To arrange to have products considered for review, send an email to [email protected].


Monstrosity by Edward Lee Edward Lee, Monstrosity

You have to admire a man who can go from writing about the most wonderful things happening to one woman to writing about the most horrible things happening to another, giving both events equal importance. And that's exactly what Edward Lee does for the first hundred pages of Monstrosity.

When Clare Prentiss was raped while serving in the Air Force, an assumed conspiracy found her on the wrong end of a dishonorable discharge, making her virtually unemployable. reduced to testing deodorants for food money, her immediate life goal was merely to build up enough protein to be able to move up to selling her plasma. While walking around in the hot sun for the sake of the test, she is offered the job of her life: head of security at a cancer research clinic located on half of a natural reserve. Free housing, a free SUV, and all the gourmet coffee she can drink.

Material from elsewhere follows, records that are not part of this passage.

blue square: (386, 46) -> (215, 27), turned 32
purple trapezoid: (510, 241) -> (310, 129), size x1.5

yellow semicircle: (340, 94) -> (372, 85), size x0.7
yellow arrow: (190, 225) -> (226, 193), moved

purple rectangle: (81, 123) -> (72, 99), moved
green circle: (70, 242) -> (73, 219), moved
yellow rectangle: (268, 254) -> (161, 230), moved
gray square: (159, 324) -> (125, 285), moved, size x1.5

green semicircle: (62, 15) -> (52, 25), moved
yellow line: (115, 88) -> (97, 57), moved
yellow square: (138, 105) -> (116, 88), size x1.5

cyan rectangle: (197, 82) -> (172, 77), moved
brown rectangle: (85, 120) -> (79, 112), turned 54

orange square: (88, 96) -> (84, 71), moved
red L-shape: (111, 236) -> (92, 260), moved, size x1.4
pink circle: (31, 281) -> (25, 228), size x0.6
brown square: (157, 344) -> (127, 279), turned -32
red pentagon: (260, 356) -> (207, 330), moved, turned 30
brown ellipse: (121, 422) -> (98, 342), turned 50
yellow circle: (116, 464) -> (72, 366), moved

But if the job is so great, what happened to the three-person security staff that left all together without giving their notice? And what's going on in B-Wing that is so important that it is better protected than the heavily-opium-derived pharmaceutical supply? Clare doesn't even know how close she is to reliving the past that still haunts her dreams.

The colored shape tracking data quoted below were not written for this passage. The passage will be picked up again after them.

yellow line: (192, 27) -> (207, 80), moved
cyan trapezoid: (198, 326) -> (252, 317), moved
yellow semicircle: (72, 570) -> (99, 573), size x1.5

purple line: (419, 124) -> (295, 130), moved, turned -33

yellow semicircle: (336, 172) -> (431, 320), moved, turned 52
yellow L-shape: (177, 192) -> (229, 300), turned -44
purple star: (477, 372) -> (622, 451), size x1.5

If Edward Lee offers something that's better than it should be, watch out, because a lot of people are going to die, gruesomely, and lovingly depicted in Lee's garish yet smooth prose. He always rides the line of bad taste, yet seems to know just when to back off and avoid the descent into unintentional humor (unlike the recent output of Michael Slade). That he doesn't rely on overkill to get his point across in Monstrosity shows how Lee's writing has matured in the ten years since writing The Chosen, the only other work I had read of his. In a genre notorious for seemingly inadvertent misogyny, he manages to create female characters who know their own minds, and even offers up a little social commentary regarding the military's treatment of the environment.

However, one downside of having that book fresh in my memory was that it was patently obvious the two share a similar basic setup: a woman's life is turned upside down and she is then, out of the blue, offered the job of her dreams. (The Chosen's Vera Abbot becomes the manager of an exclusive hotel restaurant after she finding her fiancee with two other women.) A couple of other flaws dampen the proceedings -- one being the cliched mouthy villain who, if he had a therapist, wouldn't need to explain his motivations to his victims, and the other being that a major plot thread isn't tied up satisfactorily.

But despite these surface shortcomings, even at nearly 400 pages, Monstrosity is a blazing fast read, a real rip-snorter. The author doesn't allow the pace to flag (even during the "quieter" scenes, relatively speaking), and the inimitable Lee charm is present on every page, making it a must-read for fans.